TASK REQUIREMENTS.
Reproduce verbatim the lines of the listing starting with the line that contains "phylum: Tracheophyta" and continuing through the line that contains "scientific name: Brunonia australis", with both end lines included.
········
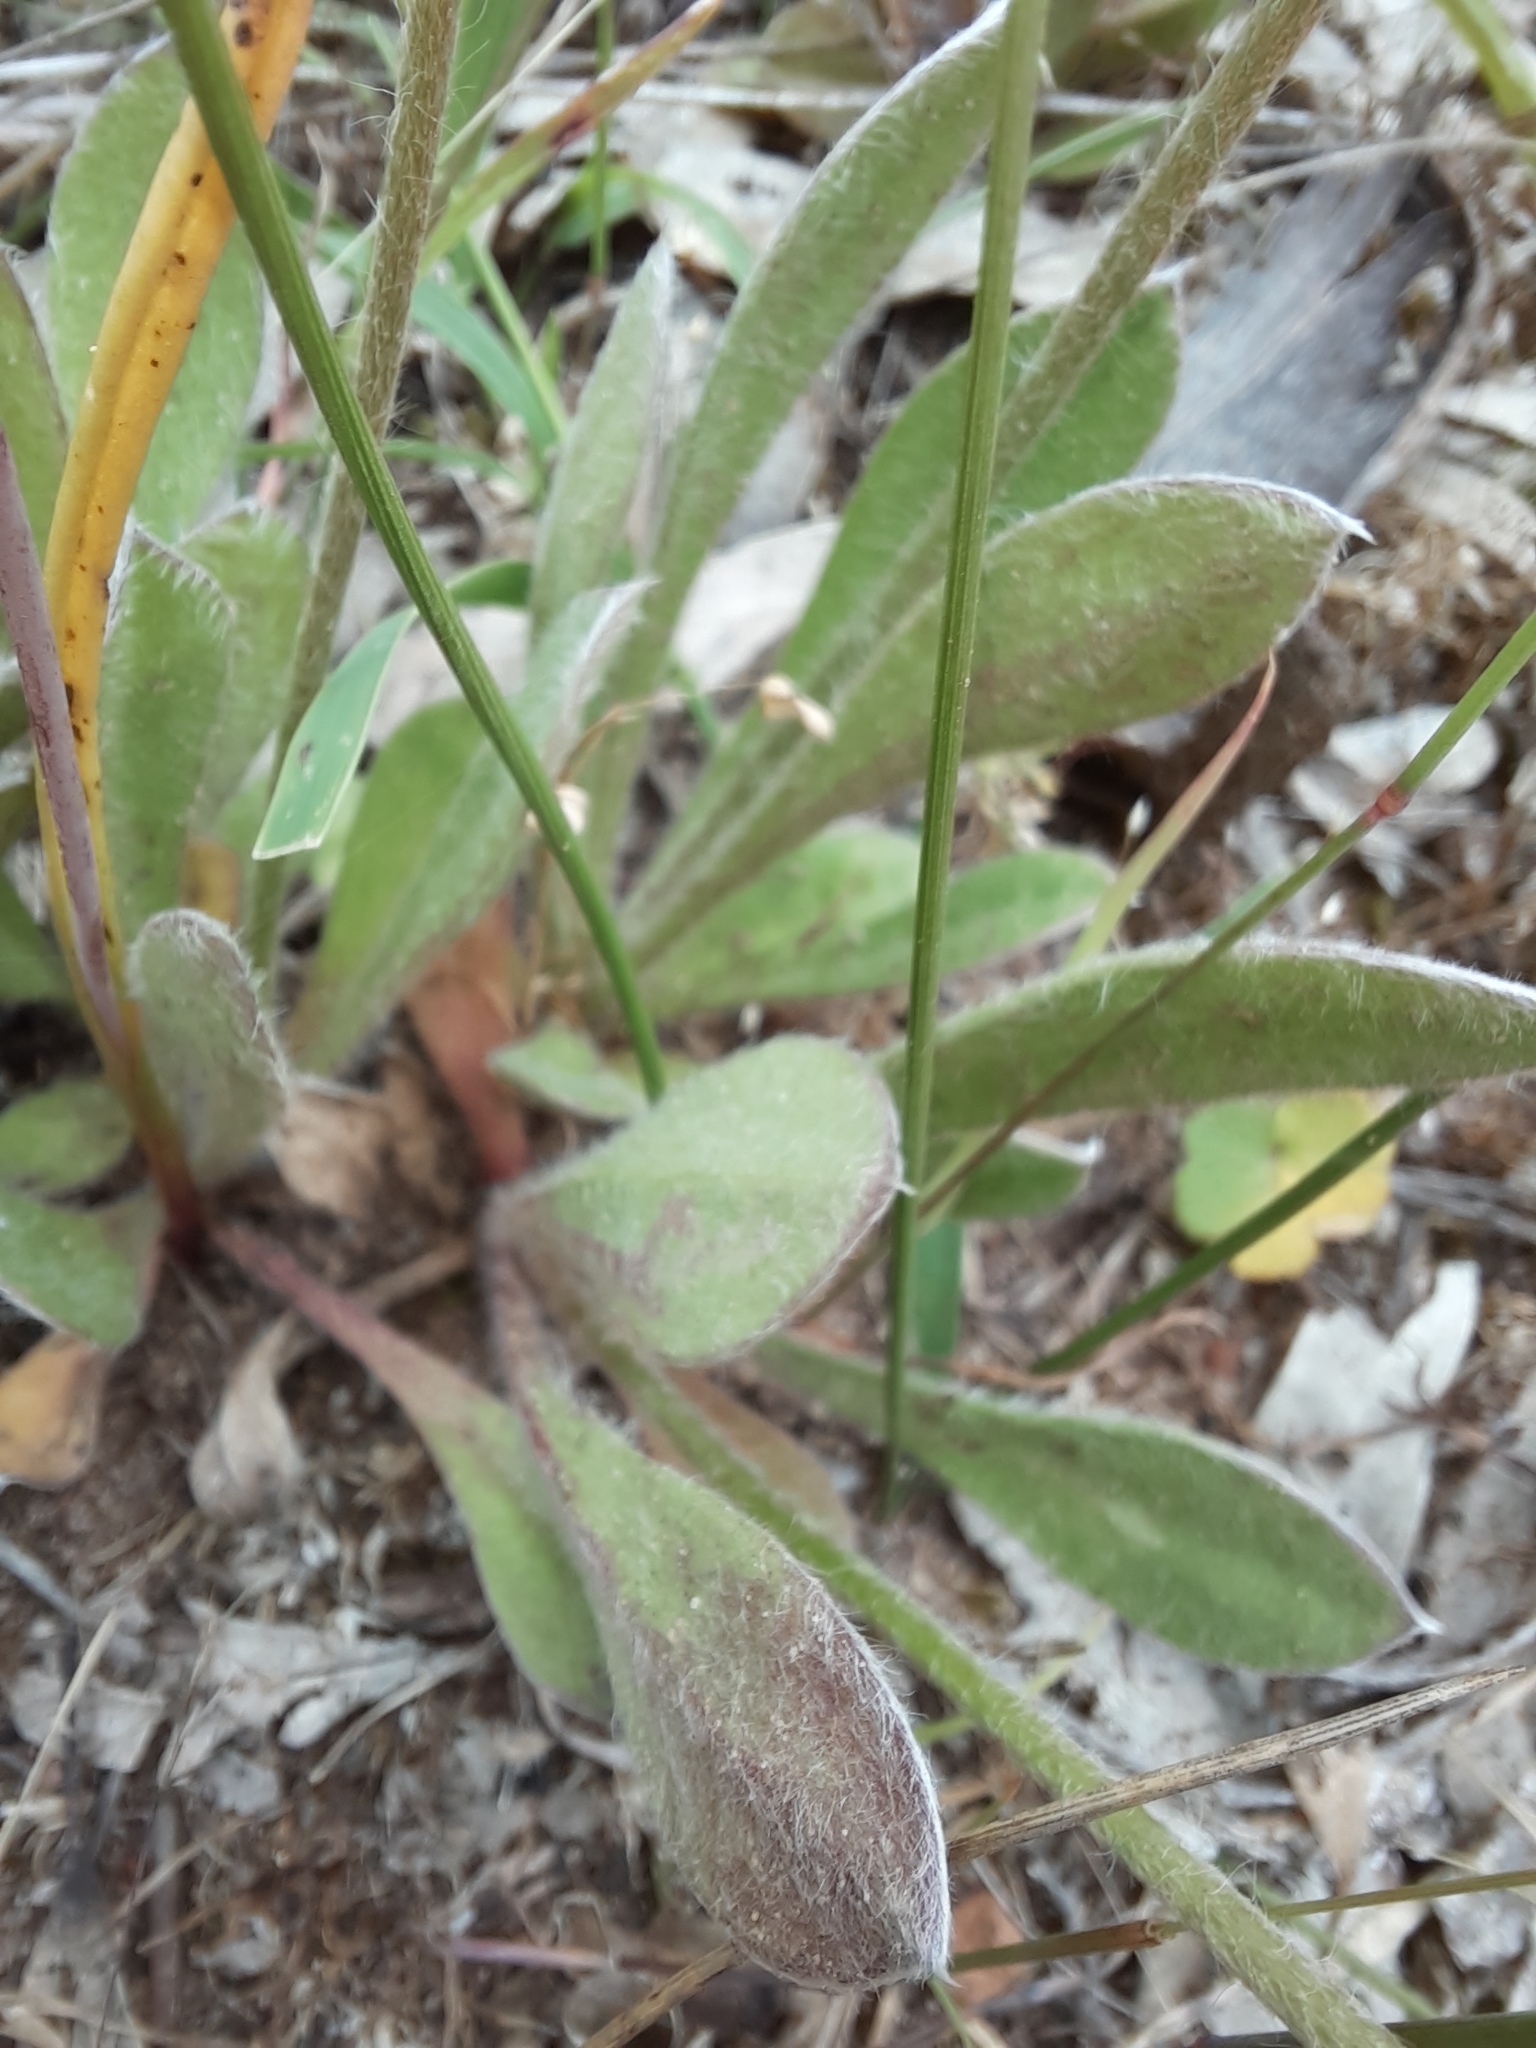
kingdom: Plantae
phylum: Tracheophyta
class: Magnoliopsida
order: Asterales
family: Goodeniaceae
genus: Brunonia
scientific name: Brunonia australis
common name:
········
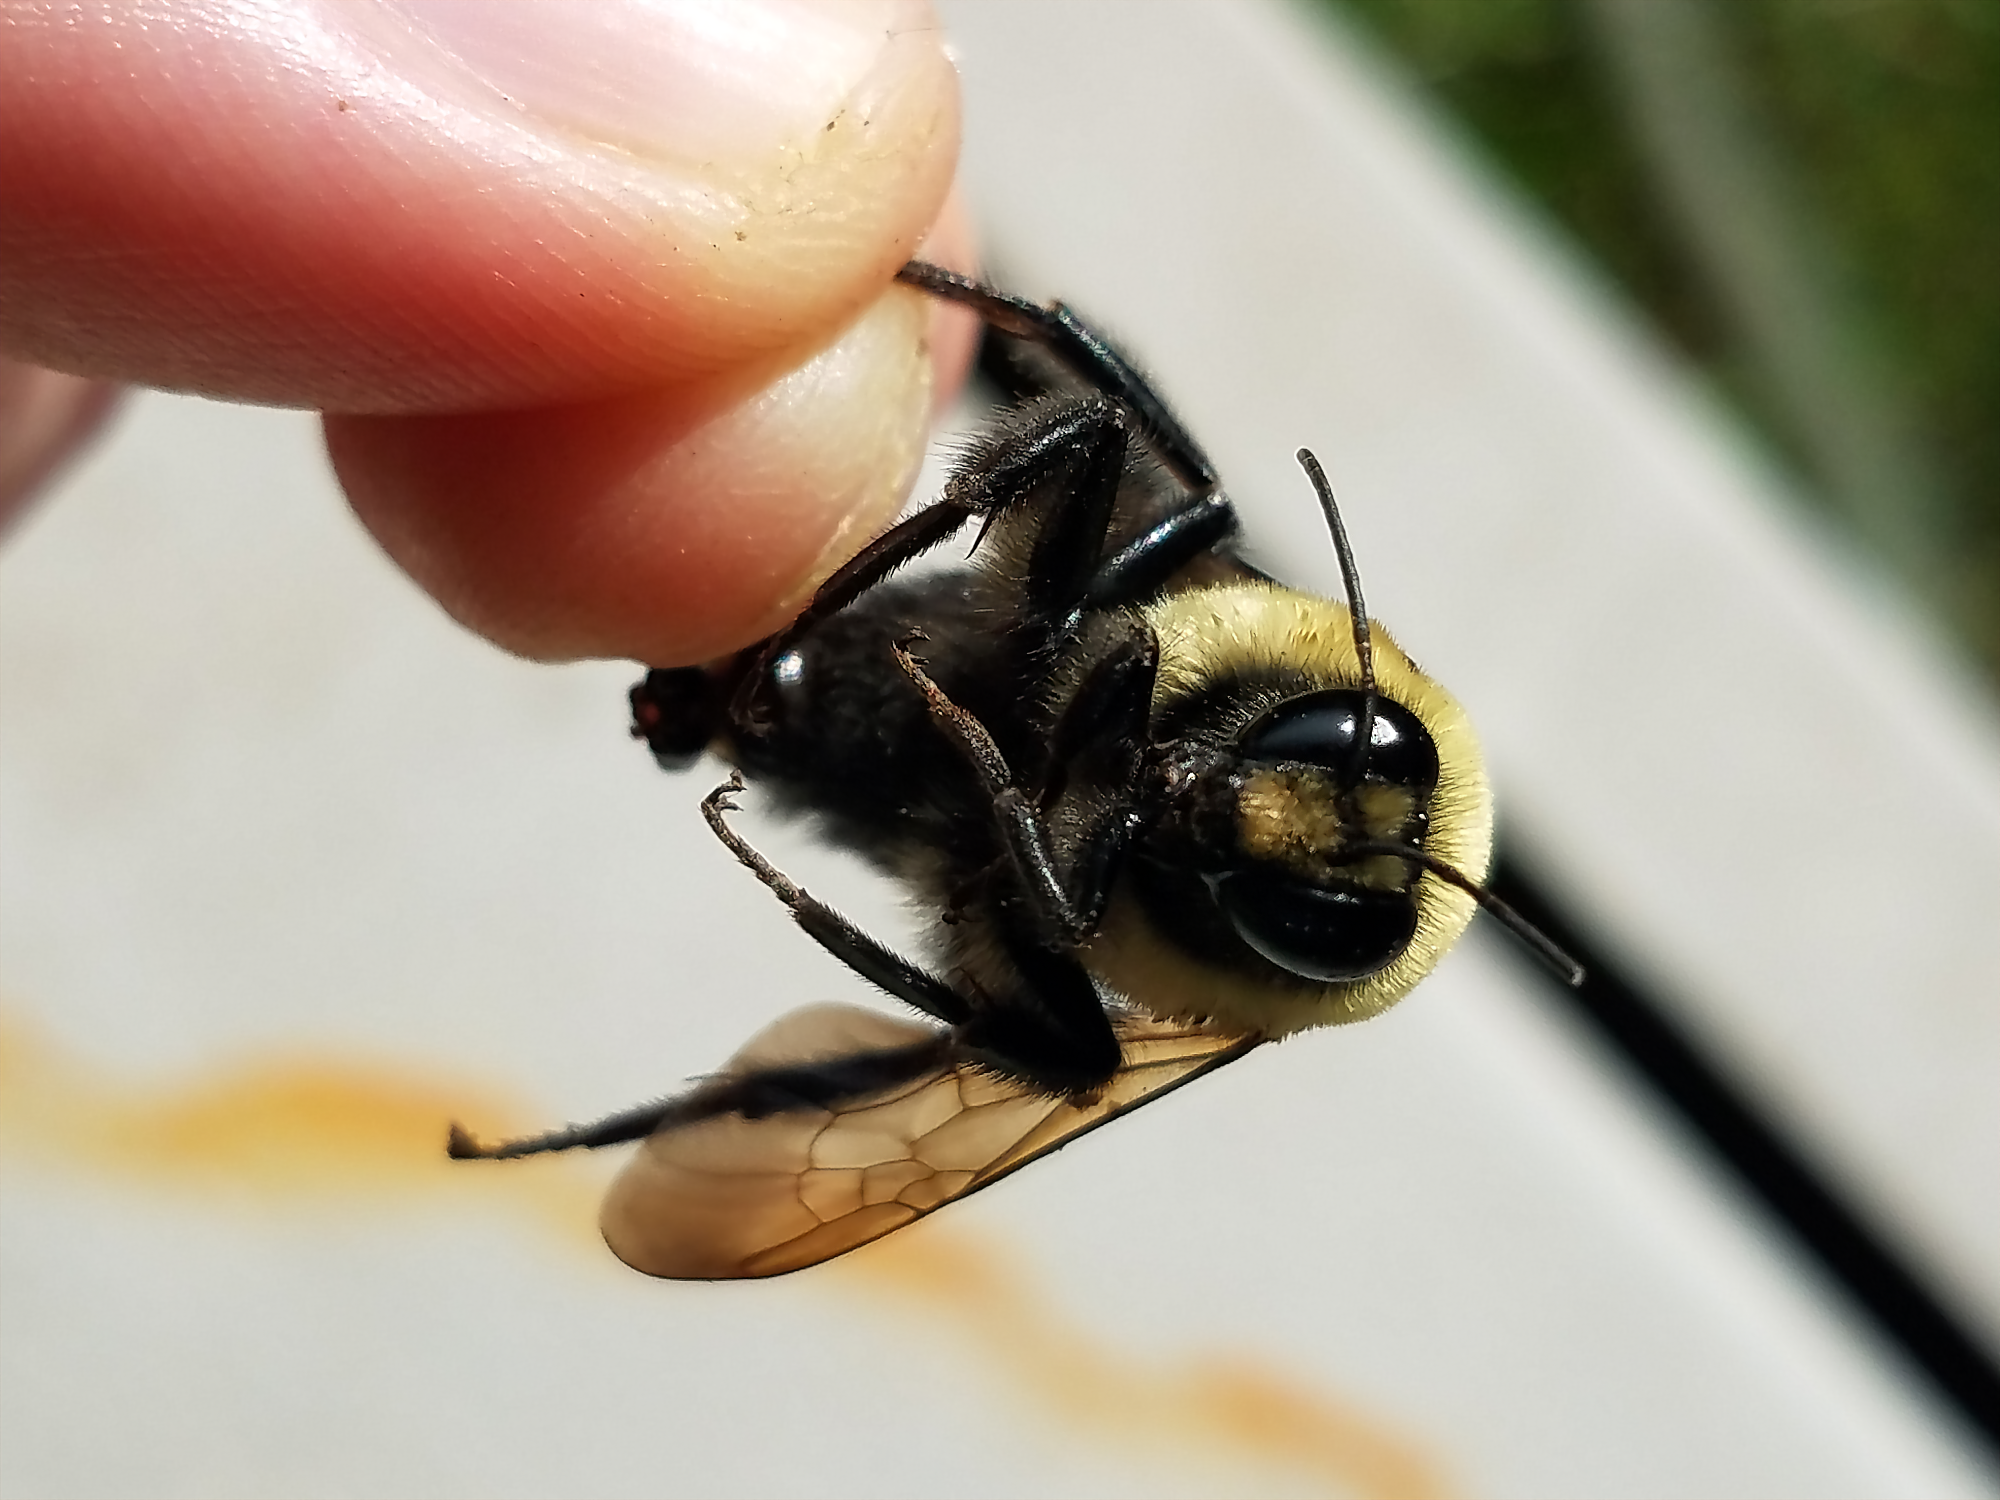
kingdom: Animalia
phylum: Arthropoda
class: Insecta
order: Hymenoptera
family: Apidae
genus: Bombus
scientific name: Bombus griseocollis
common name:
········
RESULT FOR THIS TASK.
phylum: Tracheophyta
class: Magnoliopsida
order: Asterales
family: Goodeniaceae
genus: Brunonia
scientific name: Brunonia australis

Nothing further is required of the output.